CONSIGNE: Extrayez toutes les lignes des enregistrements qui contiennent la chaîne « data », en tenant compte de la casse.

[Données extraites d'une collection]
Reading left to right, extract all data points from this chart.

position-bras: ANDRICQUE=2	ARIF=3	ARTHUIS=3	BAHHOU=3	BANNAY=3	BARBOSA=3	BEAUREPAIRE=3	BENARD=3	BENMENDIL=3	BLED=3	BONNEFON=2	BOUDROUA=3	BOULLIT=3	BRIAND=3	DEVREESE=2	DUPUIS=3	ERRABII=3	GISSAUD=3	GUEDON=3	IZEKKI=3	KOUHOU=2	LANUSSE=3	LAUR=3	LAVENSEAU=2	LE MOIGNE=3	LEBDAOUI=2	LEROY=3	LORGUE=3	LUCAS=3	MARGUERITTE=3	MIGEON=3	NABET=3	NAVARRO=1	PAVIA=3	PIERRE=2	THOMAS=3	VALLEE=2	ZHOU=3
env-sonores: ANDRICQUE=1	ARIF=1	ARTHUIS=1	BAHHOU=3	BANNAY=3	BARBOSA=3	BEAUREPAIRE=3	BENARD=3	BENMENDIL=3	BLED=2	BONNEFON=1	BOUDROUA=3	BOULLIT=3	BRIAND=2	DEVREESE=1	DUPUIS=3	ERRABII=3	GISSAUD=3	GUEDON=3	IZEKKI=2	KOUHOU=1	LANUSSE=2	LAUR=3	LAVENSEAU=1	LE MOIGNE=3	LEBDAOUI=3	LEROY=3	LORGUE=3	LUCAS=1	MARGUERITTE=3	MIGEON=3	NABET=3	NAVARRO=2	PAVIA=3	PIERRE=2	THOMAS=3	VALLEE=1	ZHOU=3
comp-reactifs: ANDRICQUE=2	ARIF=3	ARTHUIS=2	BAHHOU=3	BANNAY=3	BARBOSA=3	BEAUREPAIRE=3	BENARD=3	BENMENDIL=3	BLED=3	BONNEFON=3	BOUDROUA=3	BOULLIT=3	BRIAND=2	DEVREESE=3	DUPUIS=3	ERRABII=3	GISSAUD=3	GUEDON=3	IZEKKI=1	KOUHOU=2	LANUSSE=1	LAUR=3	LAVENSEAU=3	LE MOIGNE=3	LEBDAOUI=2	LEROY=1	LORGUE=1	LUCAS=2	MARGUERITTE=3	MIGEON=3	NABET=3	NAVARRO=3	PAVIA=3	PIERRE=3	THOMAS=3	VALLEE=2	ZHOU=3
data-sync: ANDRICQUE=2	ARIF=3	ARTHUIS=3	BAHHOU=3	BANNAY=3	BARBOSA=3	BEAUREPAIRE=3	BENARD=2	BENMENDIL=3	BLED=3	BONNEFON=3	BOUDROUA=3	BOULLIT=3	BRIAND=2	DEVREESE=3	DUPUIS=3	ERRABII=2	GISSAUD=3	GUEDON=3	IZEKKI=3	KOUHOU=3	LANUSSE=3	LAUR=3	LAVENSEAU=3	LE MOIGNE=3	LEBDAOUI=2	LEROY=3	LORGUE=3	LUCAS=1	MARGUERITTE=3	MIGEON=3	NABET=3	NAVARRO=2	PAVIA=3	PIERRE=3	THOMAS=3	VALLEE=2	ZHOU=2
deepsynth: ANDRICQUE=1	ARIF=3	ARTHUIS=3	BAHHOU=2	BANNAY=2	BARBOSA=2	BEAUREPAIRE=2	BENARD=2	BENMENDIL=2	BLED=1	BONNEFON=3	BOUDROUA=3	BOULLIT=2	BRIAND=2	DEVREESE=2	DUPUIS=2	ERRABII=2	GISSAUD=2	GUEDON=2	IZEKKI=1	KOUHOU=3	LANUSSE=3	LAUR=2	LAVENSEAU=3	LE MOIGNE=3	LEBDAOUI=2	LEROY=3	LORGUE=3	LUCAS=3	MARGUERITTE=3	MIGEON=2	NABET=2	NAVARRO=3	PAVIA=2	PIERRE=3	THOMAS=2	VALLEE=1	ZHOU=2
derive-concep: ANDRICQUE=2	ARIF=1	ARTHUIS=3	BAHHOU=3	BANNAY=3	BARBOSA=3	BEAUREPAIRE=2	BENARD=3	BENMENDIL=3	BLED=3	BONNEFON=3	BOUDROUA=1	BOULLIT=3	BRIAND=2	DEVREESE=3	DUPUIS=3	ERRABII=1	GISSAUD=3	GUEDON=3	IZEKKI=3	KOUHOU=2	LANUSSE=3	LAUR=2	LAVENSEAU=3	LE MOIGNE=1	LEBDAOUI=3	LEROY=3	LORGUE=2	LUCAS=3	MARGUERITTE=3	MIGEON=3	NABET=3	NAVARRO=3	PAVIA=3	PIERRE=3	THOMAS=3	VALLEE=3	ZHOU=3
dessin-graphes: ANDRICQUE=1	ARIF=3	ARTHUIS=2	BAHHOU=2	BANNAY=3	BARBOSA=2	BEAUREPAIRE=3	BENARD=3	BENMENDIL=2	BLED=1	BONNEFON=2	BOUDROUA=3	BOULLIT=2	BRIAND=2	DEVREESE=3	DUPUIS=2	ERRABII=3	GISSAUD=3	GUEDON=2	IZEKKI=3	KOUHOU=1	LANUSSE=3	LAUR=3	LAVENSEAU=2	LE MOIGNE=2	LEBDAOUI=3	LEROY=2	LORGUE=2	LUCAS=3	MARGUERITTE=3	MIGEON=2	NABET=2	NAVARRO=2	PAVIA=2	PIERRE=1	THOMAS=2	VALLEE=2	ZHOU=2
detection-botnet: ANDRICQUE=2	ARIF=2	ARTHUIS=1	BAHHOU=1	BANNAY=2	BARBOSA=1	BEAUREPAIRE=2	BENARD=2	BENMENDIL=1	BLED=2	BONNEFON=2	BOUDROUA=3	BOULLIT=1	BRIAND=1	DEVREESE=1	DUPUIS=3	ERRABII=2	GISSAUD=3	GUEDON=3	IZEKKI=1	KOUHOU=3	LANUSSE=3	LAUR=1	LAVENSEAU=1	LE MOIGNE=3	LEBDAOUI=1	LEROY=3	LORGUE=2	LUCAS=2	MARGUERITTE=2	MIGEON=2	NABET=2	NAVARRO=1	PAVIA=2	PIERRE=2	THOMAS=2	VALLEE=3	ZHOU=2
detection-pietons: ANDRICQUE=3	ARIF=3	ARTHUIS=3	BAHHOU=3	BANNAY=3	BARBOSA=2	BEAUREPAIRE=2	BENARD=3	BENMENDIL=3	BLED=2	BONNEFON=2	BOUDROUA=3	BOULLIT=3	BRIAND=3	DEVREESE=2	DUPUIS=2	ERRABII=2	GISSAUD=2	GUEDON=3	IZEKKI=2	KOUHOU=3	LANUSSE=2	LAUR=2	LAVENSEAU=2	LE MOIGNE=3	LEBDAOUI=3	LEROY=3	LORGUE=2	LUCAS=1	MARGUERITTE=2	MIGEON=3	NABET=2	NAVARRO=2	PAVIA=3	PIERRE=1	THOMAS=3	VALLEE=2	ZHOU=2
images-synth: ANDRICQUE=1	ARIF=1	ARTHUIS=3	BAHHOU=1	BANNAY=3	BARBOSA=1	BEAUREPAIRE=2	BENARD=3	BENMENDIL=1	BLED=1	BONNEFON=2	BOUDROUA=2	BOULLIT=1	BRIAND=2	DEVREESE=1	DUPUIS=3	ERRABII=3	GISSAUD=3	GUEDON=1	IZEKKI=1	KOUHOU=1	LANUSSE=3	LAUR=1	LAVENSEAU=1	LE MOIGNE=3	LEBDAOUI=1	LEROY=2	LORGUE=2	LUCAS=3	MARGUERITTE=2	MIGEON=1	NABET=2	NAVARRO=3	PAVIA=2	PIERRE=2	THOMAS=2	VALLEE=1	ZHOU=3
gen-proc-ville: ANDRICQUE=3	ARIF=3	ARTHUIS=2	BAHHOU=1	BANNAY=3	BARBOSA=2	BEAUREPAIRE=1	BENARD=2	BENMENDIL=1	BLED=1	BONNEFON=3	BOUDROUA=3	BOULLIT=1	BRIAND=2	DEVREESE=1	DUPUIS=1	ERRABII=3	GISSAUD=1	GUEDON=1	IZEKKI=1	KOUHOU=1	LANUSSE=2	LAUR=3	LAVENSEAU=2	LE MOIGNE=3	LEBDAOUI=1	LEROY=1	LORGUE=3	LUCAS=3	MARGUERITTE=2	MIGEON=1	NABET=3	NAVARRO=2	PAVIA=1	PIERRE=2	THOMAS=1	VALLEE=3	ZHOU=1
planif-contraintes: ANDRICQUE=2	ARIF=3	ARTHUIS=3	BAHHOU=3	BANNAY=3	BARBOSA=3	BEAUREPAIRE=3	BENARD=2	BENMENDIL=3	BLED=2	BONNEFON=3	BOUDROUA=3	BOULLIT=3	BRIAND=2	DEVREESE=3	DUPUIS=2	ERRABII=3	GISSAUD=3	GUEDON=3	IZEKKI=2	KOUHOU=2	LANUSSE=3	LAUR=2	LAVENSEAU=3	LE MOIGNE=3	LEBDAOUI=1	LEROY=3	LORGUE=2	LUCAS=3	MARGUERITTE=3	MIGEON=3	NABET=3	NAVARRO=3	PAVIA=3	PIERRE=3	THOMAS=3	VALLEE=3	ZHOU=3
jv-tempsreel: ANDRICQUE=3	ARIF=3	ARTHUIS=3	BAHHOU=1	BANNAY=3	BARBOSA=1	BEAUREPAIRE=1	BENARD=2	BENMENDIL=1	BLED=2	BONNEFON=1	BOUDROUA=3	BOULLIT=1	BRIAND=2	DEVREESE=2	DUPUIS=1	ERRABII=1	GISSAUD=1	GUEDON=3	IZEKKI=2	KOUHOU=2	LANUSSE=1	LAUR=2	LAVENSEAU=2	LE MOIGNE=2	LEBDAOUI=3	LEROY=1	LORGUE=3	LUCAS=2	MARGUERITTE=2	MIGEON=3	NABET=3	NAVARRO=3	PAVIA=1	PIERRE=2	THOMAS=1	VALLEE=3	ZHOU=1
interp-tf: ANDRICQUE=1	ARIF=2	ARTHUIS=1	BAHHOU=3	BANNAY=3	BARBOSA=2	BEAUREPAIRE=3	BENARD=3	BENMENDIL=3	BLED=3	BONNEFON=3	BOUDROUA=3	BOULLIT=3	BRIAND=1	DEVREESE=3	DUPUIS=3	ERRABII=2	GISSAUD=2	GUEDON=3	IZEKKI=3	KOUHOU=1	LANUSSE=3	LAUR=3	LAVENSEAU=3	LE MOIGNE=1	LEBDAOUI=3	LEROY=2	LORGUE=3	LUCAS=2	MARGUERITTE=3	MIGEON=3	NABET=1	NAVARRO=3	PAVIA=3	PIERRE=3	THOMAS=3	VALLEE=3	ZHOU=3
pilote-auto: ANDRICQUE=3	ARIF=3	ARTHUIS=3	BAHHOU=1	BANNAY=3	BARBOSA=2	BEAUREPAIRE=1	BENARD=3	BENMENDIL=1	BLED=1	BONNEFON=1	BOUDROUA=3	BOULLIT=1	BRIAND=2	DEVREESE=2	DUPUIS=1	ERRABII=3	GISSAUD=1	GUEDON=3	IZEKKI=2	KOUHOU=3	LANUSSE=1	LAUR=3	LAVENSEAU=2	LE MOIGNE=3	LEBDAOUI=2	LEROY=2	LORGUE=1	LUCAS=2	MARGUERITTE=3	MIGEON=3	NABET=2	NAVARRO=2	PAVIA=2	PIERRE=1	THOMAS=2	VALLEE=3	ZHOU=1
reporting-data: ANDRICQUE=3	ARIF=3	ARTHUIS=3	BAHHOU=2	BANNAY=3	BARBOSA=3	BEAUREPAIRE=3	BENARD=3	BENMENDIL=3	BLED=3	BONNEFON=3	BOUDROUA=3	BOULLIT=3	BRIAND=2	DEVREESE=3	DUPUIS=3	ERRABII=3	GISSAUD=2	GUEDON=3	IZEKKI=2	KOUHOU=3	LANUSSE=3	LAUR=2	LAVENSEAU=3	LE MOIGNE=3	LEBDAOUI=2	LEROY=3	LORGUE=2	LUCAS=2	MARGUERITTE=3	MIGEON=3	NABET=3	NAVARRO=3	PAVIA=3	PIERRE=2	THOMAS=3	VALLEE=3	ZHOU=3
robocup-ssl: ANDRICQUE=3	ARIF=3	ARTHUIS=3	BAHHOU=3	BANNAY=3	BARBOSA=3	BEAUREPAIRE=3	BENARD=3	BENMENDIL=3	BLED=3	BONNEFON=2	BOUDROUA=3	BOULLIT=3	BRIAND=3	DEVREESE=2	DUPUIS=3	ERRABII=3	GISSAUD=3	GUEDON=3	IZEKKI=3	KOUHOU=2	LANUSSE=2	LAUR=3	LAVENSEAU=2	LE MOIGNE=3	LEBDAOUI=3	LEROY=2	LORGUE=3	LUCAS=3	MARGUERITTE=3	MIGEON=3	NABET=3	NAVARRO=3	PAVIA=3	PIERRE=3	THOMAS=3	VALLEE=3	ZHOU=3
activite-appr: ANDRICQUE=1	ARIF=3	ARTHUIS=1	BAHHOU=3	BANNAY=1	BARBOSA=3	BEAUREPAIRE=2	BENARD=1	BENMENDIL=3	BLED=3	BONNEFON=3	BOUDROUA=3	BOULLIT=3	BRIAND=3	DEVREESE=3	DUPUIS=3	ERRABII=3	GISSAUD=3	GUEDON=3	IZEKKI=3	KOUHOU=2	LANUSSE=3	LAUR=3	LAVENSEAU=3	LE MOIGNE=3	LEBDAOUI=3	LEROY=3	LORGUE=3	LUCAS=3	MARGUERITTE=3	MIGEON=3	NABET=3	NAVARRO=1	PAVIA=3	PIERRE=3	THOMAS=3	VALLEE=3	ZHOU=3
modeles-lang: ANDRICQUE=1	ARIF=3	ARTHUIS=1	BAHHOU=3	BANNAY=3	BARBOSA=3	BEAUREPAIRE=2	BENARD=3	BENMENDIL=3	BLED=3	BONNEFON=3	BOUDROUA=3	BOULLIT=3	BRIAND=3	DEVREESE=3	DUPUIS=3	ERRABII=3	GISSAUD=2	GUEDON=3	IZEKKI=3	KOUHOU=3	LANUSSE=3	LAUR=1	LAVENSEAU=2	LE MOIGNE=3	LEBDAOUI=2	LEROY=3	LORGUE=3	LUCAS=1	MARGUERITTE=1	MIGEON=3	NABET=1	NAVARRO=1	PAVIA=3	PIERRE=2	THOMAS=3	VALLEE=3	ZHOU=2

RÉPONSE:
Reading left to right, extract all data points from this chart.
data-sync: ANDRICQUE=2	ARIF=3	ARTHUIS=3	BAHHOU=3	BANNAY=3	BARBOSA=3	BEAUREPAIRE=3	BENARD=2	BENMENDIL=3	BLED=3	BONNEFON=3	BOUDROUA=3	BOULLIT=3	BRIAND=2	DEVREESE=3	DUPUIS=3	ERRABII=2	GISSAUD=3	GUEDON=3	IZEKKI=3	KOUHOU=3	LANUSSE=3	LAUR=3	LAVENSEAU=3	LE MOIGNE=3	LEBDAOUI=2	LEROY=3	LORGUE=3	LUCAS=1	MARGUERITTE=3	MIGEON=3	NABET=3	NAVARRO=2	PAVIA=3	PIERRE=3	THOMAS=3	VALLEE=2	ZHOU=2
reporting-data: ANDRICQUE=3	ARIF=3	ARTHUIS=3	BAHHOU=2	BANNAY=3	BARBOSA=3	BEAUREPAIRE=3	BENARD=3	BENMENDIL=3	BLED=3	BONNEFON=3	BOUDROUA=3	BOULLIT=3	BRIAND=2	DEVREESE=3	DUPUIS=3	ERRABII=3	GISSAUD=2	GUEDON=3	IZEKKI=2	KOUHOU=3	LANUSSE=3	LAUR=2	LAVENSEAU=3	LE MOIGNE=3	LEBDAOUI=2	LEROY=3	LORGUE=2	LUCAS=2	MARGUERITTE=3	MIGEON=3	NABET=3	NAVARRO=3	PAVIA=3	PIERRE=2	THOMAS=3	VALLEE=3	ZHOU=3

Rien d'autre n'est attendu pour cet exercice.